En quoi l'IA agentique diffère-t-elle des recommandations d'IA en termes de risque de données ?
Une recommandation est vérifiée par un humain avant que quoi que ce soit ne se produise. Un agent saute cette étape, donc une mauvaise entrée se transforme immédiatement en une mauvaise action, et cela peut se répéter sur chaque enregistrement similaire avant que quelqu'un ne s'en aperçoive.
La gestion des données de référence est-elle toujours pertinente maintenant que la plupart des IA fonctionnent sur de grands modèles de langage ?

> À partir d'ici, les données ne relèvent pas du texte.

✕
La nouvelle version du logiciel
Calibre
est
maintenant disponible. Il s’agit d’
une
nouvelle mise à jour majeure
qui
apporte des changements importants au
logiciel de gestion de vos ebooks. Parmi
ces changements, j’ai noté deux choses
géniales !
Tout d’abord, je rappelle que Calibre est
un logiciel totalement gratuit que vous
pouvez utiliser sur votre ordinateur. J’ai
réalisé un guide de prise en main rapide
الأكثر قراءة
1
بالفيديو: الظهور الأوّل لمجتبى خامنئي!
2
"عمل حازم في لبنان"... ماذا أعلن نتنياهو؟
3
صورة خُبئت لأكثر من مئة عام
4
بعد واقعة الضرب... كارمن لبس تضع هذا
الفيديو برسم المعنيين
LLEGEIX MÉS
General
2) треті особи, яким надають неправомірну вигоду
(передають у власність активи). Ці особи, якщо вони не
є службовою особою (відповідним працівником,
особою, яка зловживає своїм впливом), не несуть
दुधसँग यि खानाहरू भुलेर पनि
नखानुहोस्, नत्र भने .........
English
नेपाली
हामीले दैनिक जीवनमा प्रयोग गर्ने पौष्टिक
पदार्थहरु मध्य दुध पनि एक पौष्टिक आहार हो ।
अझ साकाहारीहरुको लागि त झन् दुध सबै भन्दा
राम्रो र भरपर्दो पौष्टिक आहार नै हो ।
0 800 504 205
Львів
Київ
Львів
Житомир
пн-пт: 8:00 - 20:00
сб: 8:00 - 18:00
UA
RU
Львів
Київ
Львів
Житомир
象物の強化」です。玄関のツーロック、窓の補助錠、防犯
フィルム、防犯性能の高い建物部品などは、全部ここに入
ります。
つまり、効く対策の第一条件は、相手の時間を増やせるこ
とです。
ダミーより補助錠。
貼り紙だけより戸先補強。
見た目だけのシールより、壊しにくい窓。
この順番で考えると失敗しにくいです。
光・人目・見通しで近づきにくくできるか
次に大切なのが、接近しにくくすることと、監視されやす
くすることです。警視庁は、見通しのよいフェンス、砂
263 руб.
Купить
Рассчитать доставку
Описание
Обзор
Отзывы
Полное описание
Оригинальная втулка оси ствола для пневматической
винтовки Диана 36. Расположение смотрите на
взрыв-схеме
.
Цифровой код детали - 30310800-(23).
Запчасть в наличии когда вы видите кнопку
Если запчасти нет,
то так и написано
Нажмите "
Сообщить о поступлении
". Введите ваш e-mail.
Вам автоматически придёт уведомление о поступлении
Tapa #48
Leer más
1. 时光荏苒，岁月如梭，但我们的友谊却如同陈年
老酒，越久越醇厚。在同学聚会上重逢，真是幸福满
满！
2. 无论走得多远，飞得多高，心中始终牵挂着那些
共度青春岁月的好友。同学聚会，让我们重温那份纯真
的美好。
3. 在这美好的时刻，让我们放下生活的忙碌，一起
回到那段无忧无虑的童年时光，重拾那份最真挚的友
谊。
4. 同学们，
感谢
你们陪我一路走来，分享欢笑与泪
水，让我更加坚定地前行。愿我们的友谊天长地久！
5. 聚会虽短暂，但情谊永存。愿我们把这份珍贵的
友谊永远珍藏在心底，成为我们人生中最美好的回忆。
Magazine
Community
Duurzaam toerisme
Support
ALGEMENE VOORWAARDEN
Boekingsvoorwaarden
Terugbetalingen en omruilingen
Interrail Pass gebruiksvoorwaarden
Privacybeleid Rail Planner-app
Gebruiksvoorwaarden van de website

Plus pertinent, pas moins. Les grands modèles de langage (LLMs) gèrent bien la langue, mais ils dépendent toujours de données maîtresses gouvernées pour savoir :
- Quel enregistrement de fournisseur est à jour
- Comment un produit doit être classé
- Quel dossier client est autoritaire sur tous les marchés
Sans cette base, un LLM produit des réponses fluides construites sur de faux faits.
Qu'est-ce qu'une couche agentique ancrée ?
C'est une partie de l'architecture d'une plateforme qui définit ce qu'un agent peut décider de lui-même, et quand une décision doit être prise par une personne à la place.
Cela définit des seuils de confiance et des règles d'escalade directement dans l'infrastructure des données, de sorte qu'un agent travaillant sur des données incertaines ou de mauvaise qualité soit dirigé vers un humain plutôt que d'agir sur une supposition.
La correction de ces défaillances de données ralentit-elle la feuille de route de l'IA ?
Pas nécessairement. La propriété, la gouvernance et le travail de traçabilité peuvent se faire parallèlement au développement de l'IA au lieu d'être une phase distincte qui retarde tout le reste.
Les équipes qui sautent cette étape ont tendance à perdre plus de temps par la suite, à reconstruire la confiance dans un agent qui a commis une erreur visible en production. Réparer les fondations tôt est généralement le chemin le plus rapide.